Editor’s Note: Sam Trethewey is general manager of SproutX, Australia’s first agtech accelerator program which recently completed its first pre-accelerator cohort. This program was designed for very early stage business ideas and was mostly done remotely. The cohort culminated in a virtual pitch day last week. Here, Trethewey and his colleagues share their key learnings from the process, which started as an idea in February.
Like watching a child grow is the best way I can describe the experience of seeing Australia’s first cohort of agtech entrepreneurs come through an acceleration program. It was a wonderful moment and an exciting one for Australia.
Over 300 people from around the nation applied to participate with only 100 making it in (that was a long night full of tough decisions!). The 6-week program was open to early stage ideas or talented individuals without an idea who wanted to learn about agtech and lean startup methodology.
The course was delivered online and with weekly meetup sessions in Melbourne for those that could make it, but social media was awash with discussions, collaborations and networking as the cohort grew. There were one-on-one mentoring sessions and a line-up of seasoned entrepreneurs and subject matter experts who stretched the minds and comfort zones of our teams.
To keep the learnings short and sharp for you, I’ve asked Andrew Lai, SproutX accelerator director, a few questions for you and provided some of my own comments alongside his responses.
Sam: What feedback did you get from participants in the early stages of the program?
Andrew: The most common bit of feedback from our group of entrepreneurs was the pathway SproutX offered regarding what to do next. Though many of the founders had tremendous experience and skills, they had been sitting on their ideas for sometimes years, and they just didn’t know how to go about implementing them.
Andrew nails it here, in fact – that was the whole reason Findex and the National Farmers Federation joined forces to start SproutX. There has been no support network for entrepreneurs in this space, and as agtech is quite specific and struggles in generic programs and spaces, the networking, cross-pollination of knowledge and even emotional support were vital to the cohort’s successful completion.
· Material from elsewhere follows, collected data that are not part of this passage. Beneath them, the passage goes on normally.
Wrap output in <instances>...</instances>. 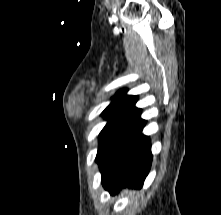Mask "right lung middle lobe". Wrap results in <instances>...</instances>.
<instances>
[{
	"instance_id": "right-lung-middle-lobe-1",
	"label": "right lung middle lobe",
	"mask_w": 221,
	"mask_h": 215,
	"mask_svg": "<svg viewBox=\"0 0 221 215\" xmlns=\"http://www.w3.org/2000/svg\"><path fill=\"white\" fill-rule=\"evenodd\" d=\"M139 111L117 105H109L102 113L107 119V124L99 134V148L96 161L103 154L106 146L113 136L130 120H132Z\"/></svg>"
}]
</instances>
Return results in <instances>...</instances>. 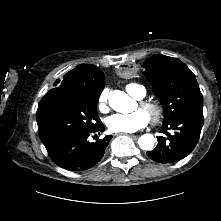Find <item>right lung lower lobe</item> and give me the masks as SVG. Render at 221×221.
Returning a JSON list of instances; mask_svg holds the SVG:
<instances>
[{
	"label": "right lung lower lobe",
	"mask_w": 221,
	"mask_h": 221,
	"mask_svg": "<svg viewBox=\"0 0 221 221\" xmlns=\"http://www.w3.org/2000/svg\"><path fill=\"white\" fill-rule=\"evenodd\" d=\"M104 129V125L99 123L93 130L74 138L48 154L58 166L64 169L87 170L101 160L112 136L98 138L95 142H90L88 137L91 133L103 132Z\"/></svg>",
	"instance_id": "right-lung-lower-lobe-1"
}]
</instances>
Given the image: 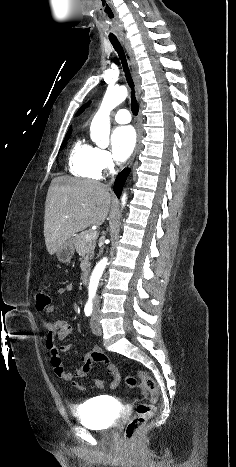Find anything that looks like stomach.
<instances>
[{"label": "stomach", "mask_w": 236, "mask_h": 467, "mask_svg": "<svg viewBox=\"0 0 236 467\" xmlns=\"http://www.w3.org/2000/svg\"><path fill=\"white\" fill-rule=\"evenodd\" d=\"M74 245L72 240L64 242L56 251L58 260L62 263L69 262L74 255Z\"/></svg>", "instance_id": "1"}]
</instances>
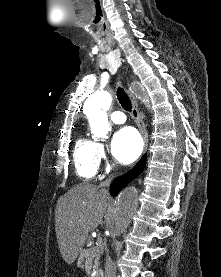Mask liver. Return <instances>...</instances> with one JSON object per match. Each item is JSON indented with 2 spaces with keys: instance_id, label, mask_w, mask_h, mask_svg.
Masks as SVG:
<instances>
[{
  "instance_id": "1",
  "label": "liver",
  "mask_w": 221,
  "mask_h": 277,
  "mask_svg": "<svg viewBox=\"0 0 221 277\" xmlns=\"http://www.w3.org/2000/svg\"><path fill=\"white\" fill-rule=\"evenodd\" d=\"M108 193L99 186L82 183L61 196L55 211V230L60 253L72 264L87 240L88 233L102 223Z\"/></svg>"
}]
</instances>
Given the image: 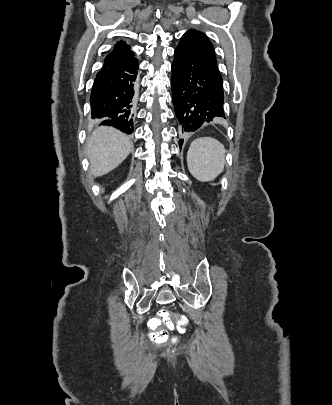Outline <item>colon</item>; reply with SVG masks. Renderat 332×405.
<instances>
[{"mask_svg": "<svg viewBox=\"0 0 332 405\" xmlns=\"http://www.w3.org/2000/svg\"><path fill=\"white\" fill-rule=\"evenodd\" d=\"M150 320L153 324L151 338L153 341L161 343L167 339L168 330H173L176 327L184 332L186 325L191 324L193 319L191 315L161 311L160 315H152Z\"/></svg>", "mask_w": 332, "mask_h": 405, "instance_id": "obj_1", "label": "colon"}]
</instances>
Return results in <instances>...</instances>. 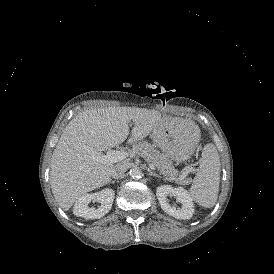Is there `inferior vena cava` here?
I'll return each mask as SVG.
<instances>
[{"instance_id": "602c4592", "label": "inferior vena cava", "mask_w": 274, "mask_h": 274, "mask_svg": "<svg viewBox=\"0 0 274 274\" xmlns=\"http://www.w3.org/2000/svg\"><path fill=\"white\" fill-rule=\"evenodd\" d=\"M127 170V167L123 164H117L113 169H112V172H111V176L113 178H120L122 177L125 172Z\"/></svg>"}]
</instances>
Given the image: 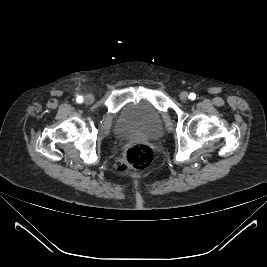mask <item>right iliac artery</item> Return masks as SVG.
<instances>
[{
  "mask_svg": "<svg viewBox=\"0 0 267 267\" xmlns=\"http://www.w3.org/2000/svg\"><path fill=\"white\" fill-rule=\"evenodd\" d=\"M82 101H83V97H82V96H78V97H77V102H78V103H81Z\"/></svg>",
  "mask_w": 267,
  "mask_h": 267,
  "instance_id": "82829eb1",
  "label": "right iliac artery"
}]
</instances>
Sam: What were the more specific learnings you felt the cohort experienced?
Andrew: As with all pre-accelerator type courses, the biggest challenge is always to get people to get out of the office and in front of customers. A founder might think they have the best idea in the world, but they generally receive a sobering reality check once they speak to potential customers about it.
Market Validation. Need we say more.
Sam: Mate we’ve had an enormous year as SproutX was just an idea in February. What has been your greatest takeaway from this course as it’s director?
Andrew: From SproutX’s perspective, the Pre-Accelerator validated our own theory that Australia is a hotbed for agtech with enormous latent potential. Personally, it’s been the incredible passion of the participants, and the national interest has been tremendous. Passion is something we see in most agricultural sectors all around the world, and it was great to see that infiltrate into agtech and to drive relationships and long, productive days for our teams.
On to 2017
I think it’s important to add that SproutX is also a startup and as a takeaway, traction has been our biggest enabler. We’ve come into a conservative sector with suppressed capacity and a never-seen-before service amidst suffocating hype around ‘innovation.’ Interest in all corners has never diverted from us, but nothing has beat traction.
Showing off the goods to existing and potential stakeholders has accelerated our progress and fed value back into our own model as it evolves to meet market needs.
2017 will see us maintain this momentum to deliver a full accelerator program and continue the community building.